Amazon wins patent for blockchain supply tech

Published on the 04/06/2020 | Written by Jonathan Cotton

Amazon patent blockchain supply chain

From supply chain tracking to counterfeit products, Amazon is getting serious about transparency…

E-com giant Amazon has just been granted a patent for a new blockchain-based supply chain tracking system by the US Patent and Trademark Office. The application describes ‘an enterprise services platform’ that provides users with ‘verifiable tracking of an item through a supply chain using a distributed electronic ledger’.

Simply put, Amazon’s now patented technology will look to provide parties along the supply chain – vendors, customers, manufacturers, shippers etc – with real-time visibility of an item’s progress towards its destination.

As noted in filing, supply chain systems ‘often lack transparency’.

“When an item is added to a catalogue system, the item information may be included in the creation element at the start of the ledger for the item,” reads the patent document. “A certification authority may be included to verify that items received correspond to the item included in the catalogue based on one or more certification rules.”

Blockchain is a natural fit for supply chain management, decentralising key data and creating an ‘immutable’ ledger that is available for scrutiny.

As an item moves along the supply chain, events can be added to the ledger by participants which are then visible to all parties across the supply chain.

“If a certification rule is satisfied, a record may be added to indicate the transfer of the item from a provider to the catalogue system. The certification information may be dynamically presented with item description information such as in response to searches of the catalogue system.”

Blockchain is a natural fit for supply chain management, decentralising key data and creating an ‘immutable’ ledger that is available for scrutiny by all parties in the process. In 2018 IBM and Maersk announced their own ‘global trade digitisation platform’ based on blockchain and ‘designed for use by the entire global shipping ecosystem’, and last year the tech giant partnered with Chainyard on a blockchain-based network for validating and onboarding suppliers, dubbed the Trust Your Supplier (TYS) Network.

IBM’s platform doesn’t track products, but it well might in the future.

“TYS plans to add additional functionality over time as the network scales,” says David Post, managing director of Blockchain Ventures at IBM.

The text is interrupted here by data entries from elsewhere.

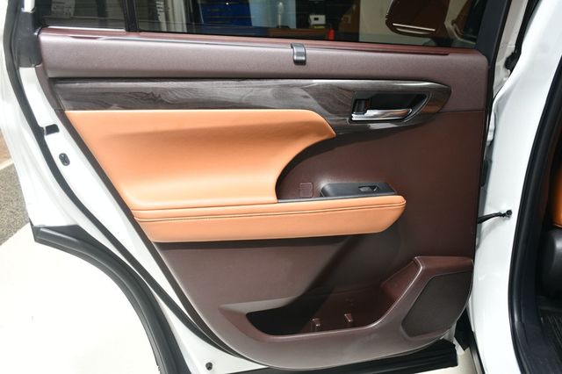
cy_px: 187
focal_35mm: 34
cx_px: 281
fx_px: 530
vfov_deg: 38.8
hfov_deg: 55.8
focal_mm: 23
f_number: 5.6
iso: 100
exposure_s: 1/160
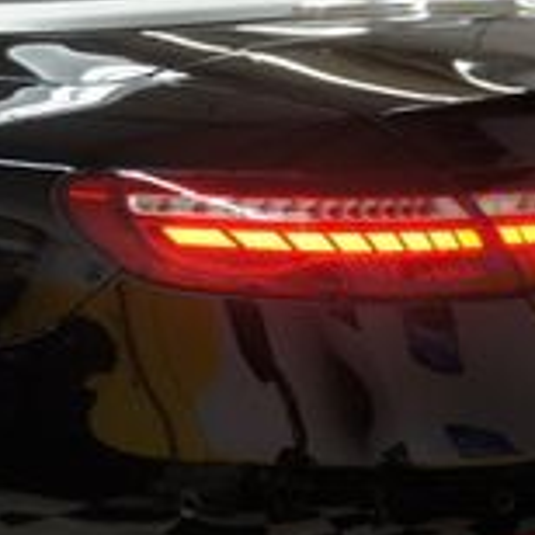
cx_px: -42
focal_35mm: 106
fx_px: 1853
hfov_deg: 16.0
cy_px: 261
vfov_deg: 16.4
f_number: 4
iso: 200
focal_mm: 20
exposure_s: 1/30
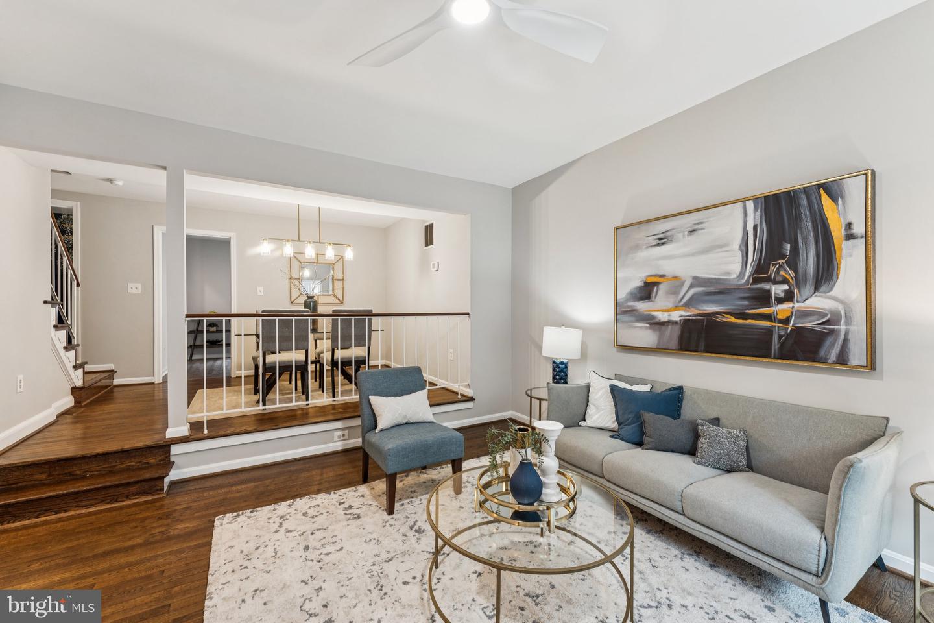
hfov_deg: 101.9
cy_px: 312
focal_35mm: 15
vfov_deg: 78.8
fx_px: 379
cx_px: 467
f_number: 8
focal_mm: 14.6
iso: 200
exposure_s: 1/5
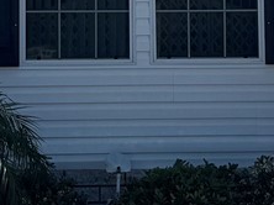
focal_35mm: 173
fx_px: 1368
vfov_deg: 8.4
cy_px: -83
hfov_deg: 11.4
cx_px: 117
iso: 80
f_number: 1.78
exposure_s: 1/9009
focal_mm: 6.76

Amazon’s new patent may also go some way towards tackling the company’s ongoing issues with counterfeit and fraudulent products. The e-commerce giant has been accused of listing thousands of banned, unsafe or mislabeled products (some which even masquerade as Amazon’s own products) and in April, the US Government included Amazon’s Canadian, German, French, Indian and UK-based sites on its list of ‘notorious markets’ for counterfeit and otherwise pirated goods.

“It is difficult for consumers and right holders alike to determine who is selling the goods [on Amazon],” says the review. It also says that rights holders are concerned that ‘anyone can become a seller on Amazon’ because the company does not sufficiently vet sellers on its platforms.

“As the scale and sophistication of the counterfeiters have continued to grow and evolve over the years… Amazon should commit the resources necessary to make their brand protection programs scalable, transparent, and most importantly, effective,” says the review

That the company appears to be doing. The recently launched Project Zero uses machine learning to continuously scan Amazon stores and remove suspected counterfeits. The technology can scan more than five billion listings daily. Similarly, the company has also launched a new verification pilot program designed to validate prospective sellers’ identification via video conferencing. Amazon estimates that it spent more than US$400m fighting fraud and other forms of system abuse in 2018 alone.

The new patent will also join Amazon’s already impressive collection of IP. Over that last decade Amazon has been aggressively growing that collection – from just 1000 active patents in 2010 to nearly 10,000 by 2019. Those patents cover a staggering range of technologies, including drone technology, VR headsets, camera tech that can guess a customer’s emotions based on their expressions, and sensor tech for refrigerators that detect spoiled food by ‘smell’, and even a giant whip that could be used to throw items into orbit.